Contoh lain sains ta’wili banyak ditemui di dunia kesehatan. Ketika ada hadits shahih “Habatussaudah itu obat segala penyakit selain maut”, maka pendukung sains ta’wili dengan serta merta yakin bahwa habatussaudah itu dapat mengobati penyakit yang sekarang belum ketemu obatnya, seperti HIV/AIDS, dan ketika penderita tersebut akhirnya mati juga (karena tidak sembuh), mereka berkilah, “ya itu karena maut memang tidak bisa diobati”. Kalau seperti ini halnya, tentunya penyakit apapun bisa diklaim begitu saja. Yang jelas, perjalanan sejarah ilmuwan kedokteran salaf justru tidak seperti itu. Ibnu Sina, Abu Qasim az-Zahrawi atau Ibnu an-Nafs tidak berhenti dengan obat segala penyakit seperti habatussaudah. Mereka mengembangkan banyak hal, sampai ke pembedahan dsb, untuk menemukan metode pengobatan yang paling efektif, dan tidak membiarkan maut menjemput pasien, kecuali seluruh ikhtiar yang ilmiah sudah dikerjakan.
5. SAINS SEKULER
Sains sekuler adalah sains yang mendominasi dunia saat ini, ketika sains sama sekali menolak untuk menerima keberadaan Tuhan. Akibatnya, Tuhan tidak boleh dibawa-bawa ketika menggeluti sains, dalam bentuk apapun, baik itu sekedar sebagai inspirator, pagar yang mengatur metode ilmiahnya, hingga aplikasi penemuannya. Ilmuwan yang masih melibatkan Tuhan dalam kajian ilmiahnya dianggap sebagai saintis yang tidak serius. Tuhan biarlah berada di tempat terhomat, yang tidak diganggu oleh rumus dan falsifikasi. Tuhan biarlah tetap di ujung lorong sana di tempat-tempat yang tidak bisa dikunjungi sains. Yang menyedihkan, sains sekuler ini diajarkan pada anak-anak kita di semua mata pelajaran, termasuk di pelajaran agama, dan termasuk di sekolah-sekolah Islam.

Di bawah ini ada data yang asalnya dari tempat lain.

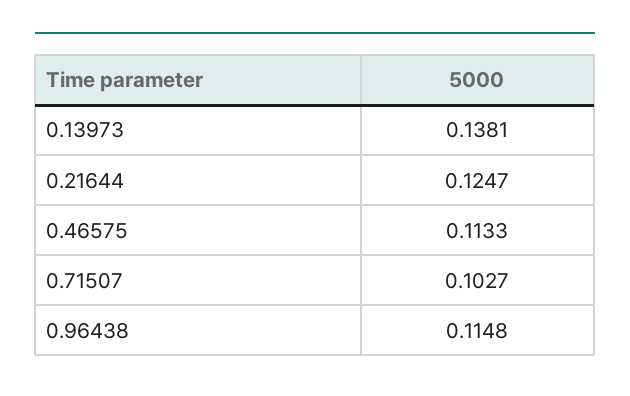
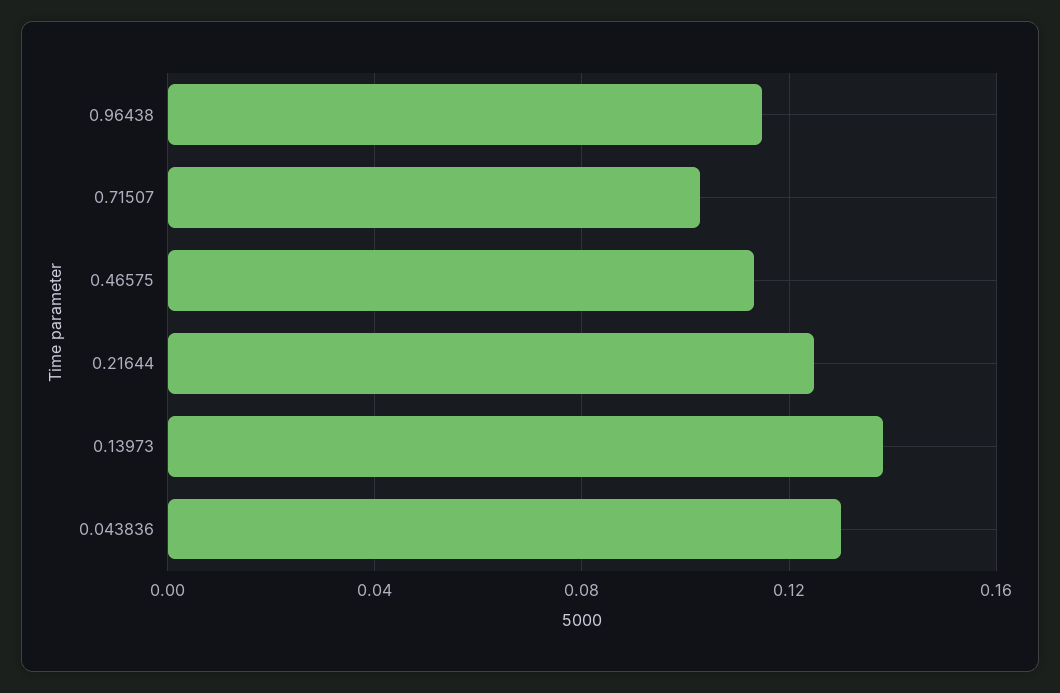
  {
    "0.13973": 0.1381,
    "0.21644": 0.1247,
    "0.46575": 0.1133,
    "0.71507": 0.1027,
-   "0.96438": 0.1148
+   "0.96438": 0.1148,
+   "0.043836": 0.13
  }

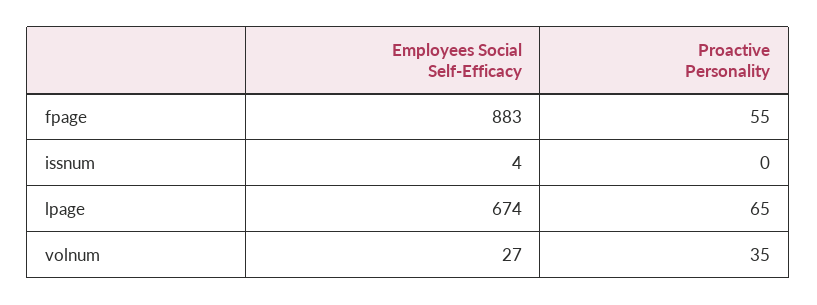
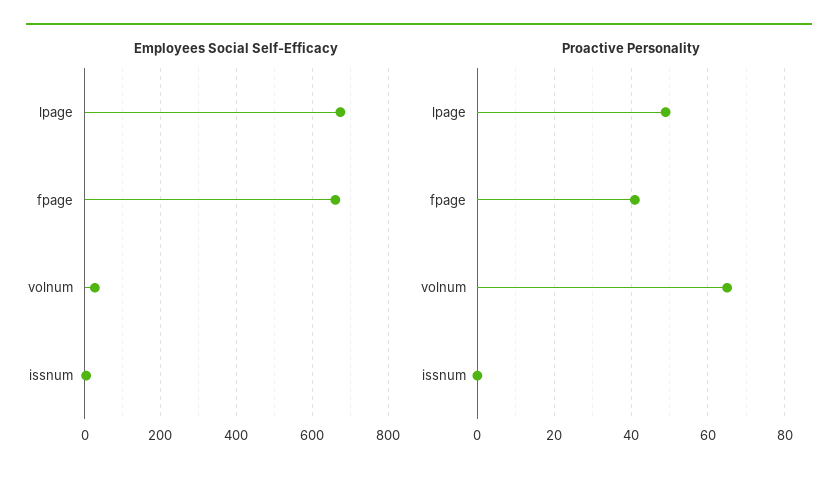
  {
    "Employees Social Self-Efficacy": {
-     "fpage": 883,
+     "fpage": 660,
      "issnum": 4,
      "lpage": 674,
      "volnum": 27
    },
    "Proactive Personality": {
-     "fpage": 55,
+     "fpage": 40,
      "issnum": 0,
-     "lpage": 65,
+     "lpage": 50,
-     "volnum": 35
+     "volnum": 65
    }
  }

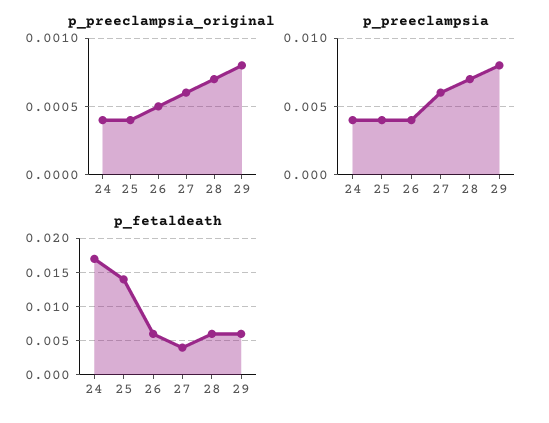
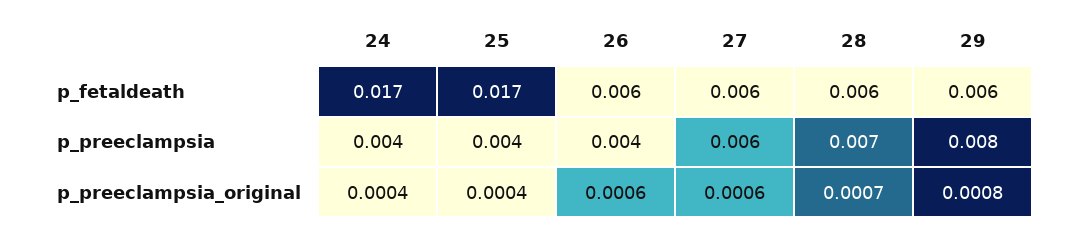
  {
    "p_preeclampsia_original": {
      "24": 0.0004,
      "25": 0.0004,
-     "26": 0.0005,
+     "26": 0.0006,
      "27": 0.0006,
      "28": 0.0007,
      "29": 0.0008
    },
    "p_preeclampsia": {
      "24": 0.004,
      "25": 0.004,
      "26": 0.004,
      "27": 0.006,
      "28": 0.007,
      "29": 0.008
    },
    "p_fetaldeath": {
      "24": 0.017,
-     "25": 0.014,
+     "25": 0.017,
      "26": 0.006,
-     "27": 0.004,
+     "27": 0.006,
      "28": 0.006,
      "29": 0.006
    }
  }

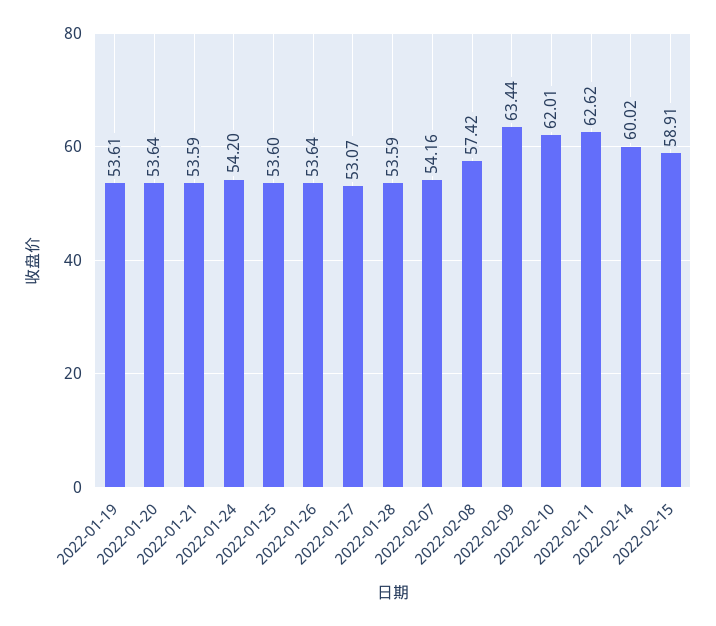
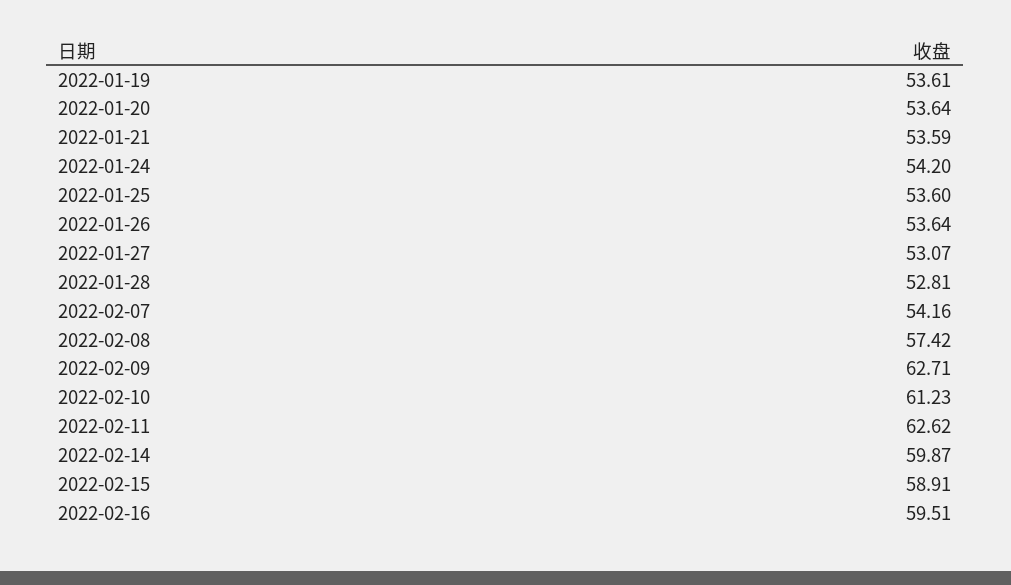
  {
    "2022-01-19": 53.61,
    "2022-01-20": 53.64,
    "2022-01-21": 53.59,
    "2022-01-24": 54.2,
    "2022-01-25": 53.6,
    "2022-01-26": 53.64,
    "2022-01-27": 53.07,
-   "2022-01-28": 53.59,
+   "2022-01-28": 52.81,
    "2022-02-07": 54.16,
    "2022-02-08": 57.42,
-   "2022-02-09": 63.44,
+   "2022-02-09": 62.71,
-   "2022-02-10": 62.01,
+   "2022-02-10": 61.23,
    "2022-02-11": 62.62,
-   "2022-02-14": 60.02,
+   "2022-02-14": 59.87,
-   "2022-02-15": 58.91
+   "2022-02-15": 58.91,
+   "2022-02-16": 59.51
  }

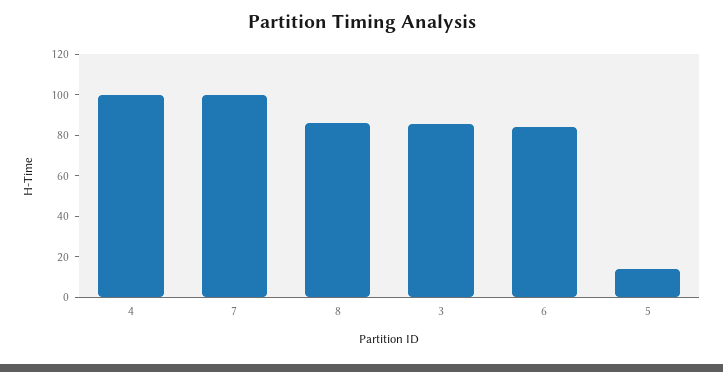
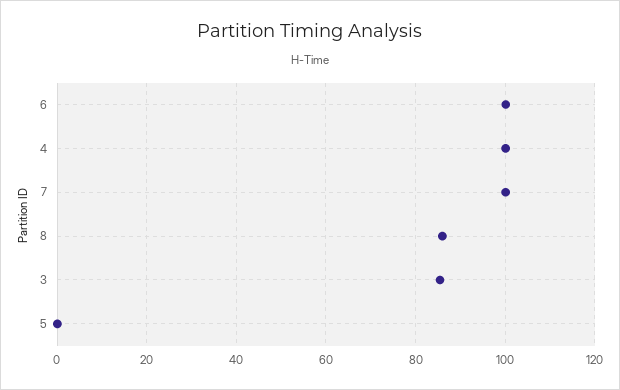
  {
    "4": 100,
    "7": 100,
    "8": 86,
    "3": 86,
-   "6": 85,
+   "6": 100,
-   "5": 15
+   "5": 0
  }

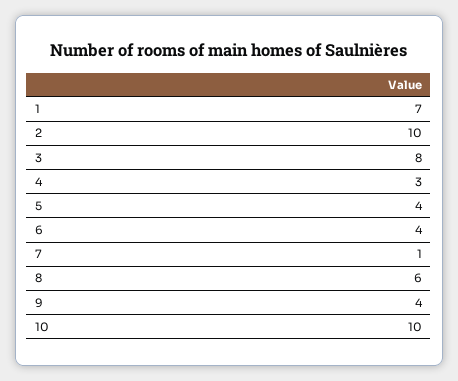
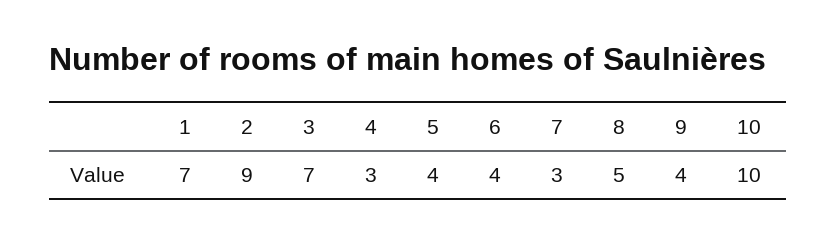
  {
    "1": 7,
-   "2": 10,
+   "2": 9,
-   "3": 8,
+   "3": 7,
    "4": 3,
    "5": 4,
    "6": 4,
-   "7": 1,
+   "7": 3,
-   "8": 6,
+   "8": 5,
    "9": 4,
    "10": 10
  }

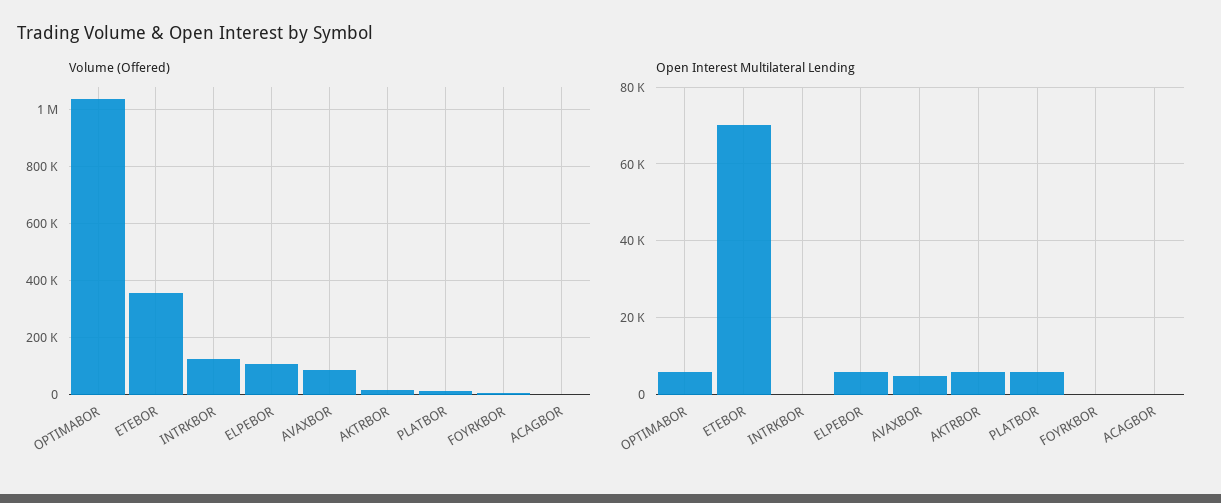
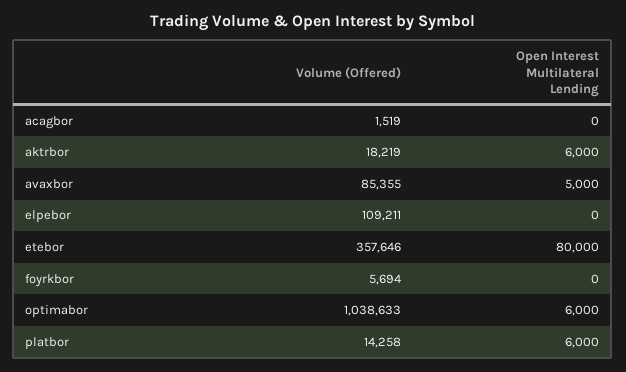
  {
    "Volume (Offered)": {
      "OPTIMABOR": 1038633,
      "ETEBOR": 357646,
-     "INTRKBOR": 125000,
      "ELPEBOR": 109211,
      "AVAXBOR": 85355,
      "AKTRBOR": 18219,
      "PLATBOR": 14258,
      "FOYRKBOR": 5694,
      "ACAGBOR": 1519
    },
    "Open Interest Multilateral Lending": {
      "OPTIMABOR": 6000,
-     "ETEBOR": 70000,
+     "ETEBOR": 80000,
-     "INTRKBOR": 0,
-     "ELPEBOR": 6000,
+     "ELPEBOR": 0,
      "AVAXBOR": 5000,
      "AKTRBOR": 6000,
      "PLATBOR": 6000,
      "FOYRKBOR": 0,
      "ACAGBOR": 0
    }
  }

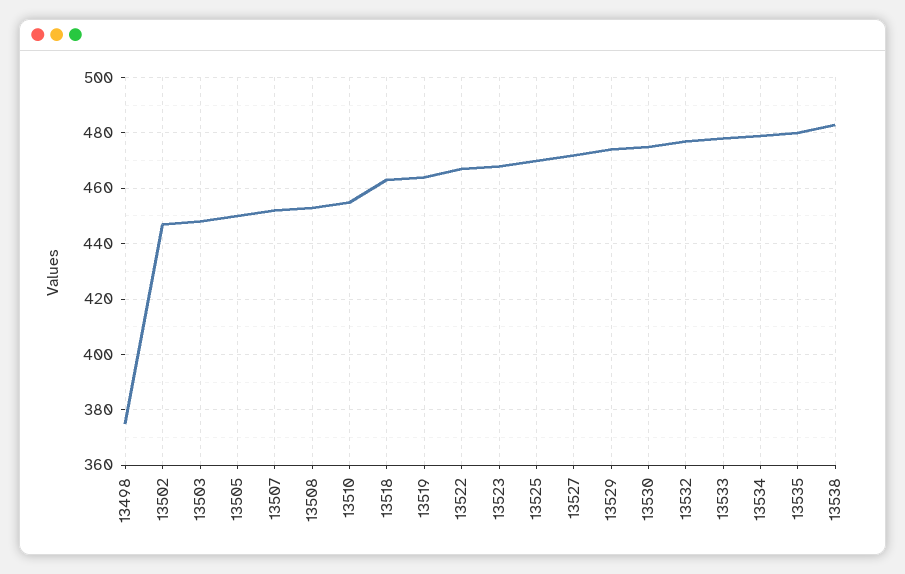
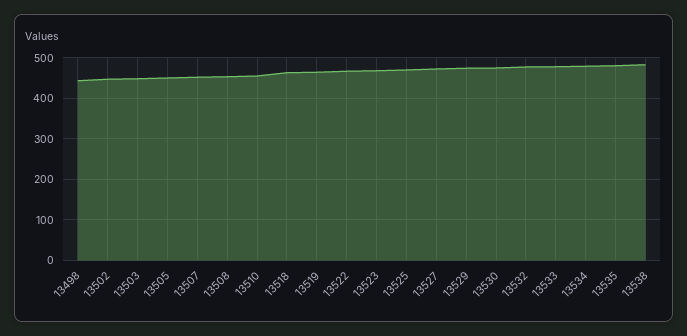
  {
-   "13498": 375,
+   "13498": 440,
    "13502": 445,
    "13503": 450,
    "13505": 450,
    "13507": 450,
    "13508": 455,
    "13510": 455,
    "13518": 465,
    "13519": 465,
    "13522": 465,
    "13523": 470,
    "13525": 470,
    "13527": 470,
    "13529": 475,
    "13530": 475,
    "13532": 475,
    "13533": 480,
    "13534": 480,
    "13535": 480,
    "13538": 485
  }

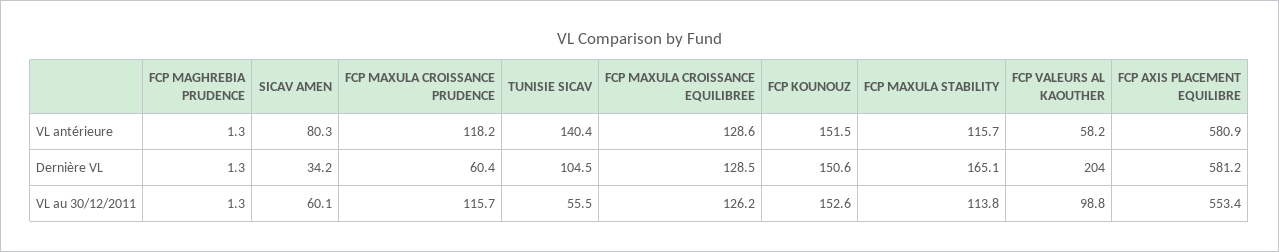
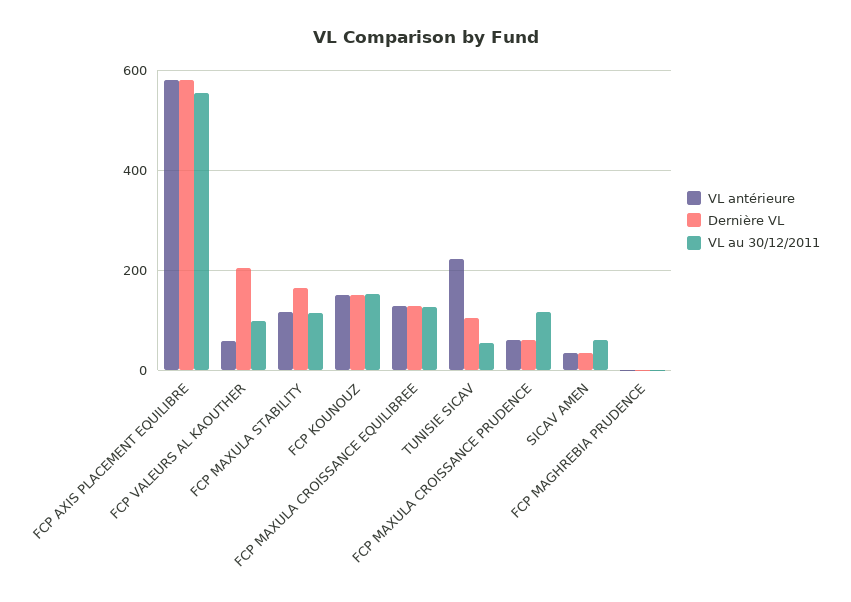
  {
    "VL antérieure": {
      "FCP MAGHREBIA PRUDENCE": 1.3,
-     "SICAV AMEN": 80.3,
+     "SICAV AMEN": 40,
-     "FCP MAXULA CROISSANCE PRUDENCE": 118.2,
+     "FCP MAXULA CROISSANCE PRUDENCE": 60,
-     "TUNISIE SICAV": 140.4,
+     "TUNISIE SICAV": 220,
      "FCP MAXULA CROISSANCE EQUILIBREE": 128.6,
      "FCP KOUNOUZ": 151.5,
      "FCP MAXULA STABILITY": 115.7,
      "FCP VALEURS AL KAOUTHER": 58.2,
      "FCP AXIS PLACEMENT EQUILIBRE": 580.9
    },
    "Dernière VL": {
      "FCP MAGHREBIA PRUDENCE": 1.3,
      "SICAV AMEN": 34.2,
      "FCP MAXULA CROISSANCE PRUDENCE": 60.4,
      "TUNISIE SICAV": 104.5,
      "FCP MAXULA CROISSANCE EQUILIBREE": 128.5,
      "FCP KOUNOUZ": 150.6,
      "FCP MAXULA STABILITY": 165.1,
      "FCP VALEURS AL KAOUTHER": 204,
      "FCP AXIS PLACEMENT EQUILIBRE": 581.2
    },
    "VL au 30/12/2011": {
      "FCP MAGHREBIA PRUDENCE": 1.3,
      "SICAV AMEN": 60.1,
      "FCP MAXULA CROISSANCE PRUDENCE": 115.7,
      "TUNISIE SICAV": 55.5,
      "FCP MAXULA CROISSANCE EQUILIBREE": 126.2,
      "FCP KOUNOUZ": 152.6,
      "FCP MAXULA STABILITY": 113.8,
      "FCP VALEURS AL KAOUTHER": 98.8,
      "FCP AXIS PLACEMENT EQUILIBRE": 553.4
    }
  }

Sebagian orang mengalami kesulitan membedakan paradigma-1 (SAINS ISLAM) dengan paradigma-5 (SAINS SEKULER). Sebagian penganut paradigma-4 (SAINS TA’WILI) bahkan menuduh praktisi paradigma-1 telah terjebak dalam sekulerisme, karena dianggap menolak dalil wahyu yang pasti benar, padahal yang disangka dalil itu masih mutasyabihat. SAINS ISLAM sangat berbeda dengan SAINS SEKULER di tiga hal, yaitu (1) inspirasi/motivasi mengembangkan sains, (2) metode mengembangkan sains, (3) pembatasan dalam aplikasi sains, yaitu teknologi/inovasi. Hasilnya: SAINS ISLAM akan jauh lebih berkah, karena didorong oleh semangat mensyukuri kebesaran Allah dan semangat menjadikan umat Islam umat terbaik bagi manusia, bukan semangat exploitasi manusia atas manusia lain; dikembangkan dengan mematuhi hukum syara’, bukan mengabaikannya; dan diterapkan untuk merahmati seluruh alam, bukan untuk menjajah.
(tentang hal ini lihat http://www.hidayatullah.com/read/21275/21/02/2012/antara-ilmuwan-islam-dan-sekuler.html)
Lantas kita akan memilih paradigma yang mana?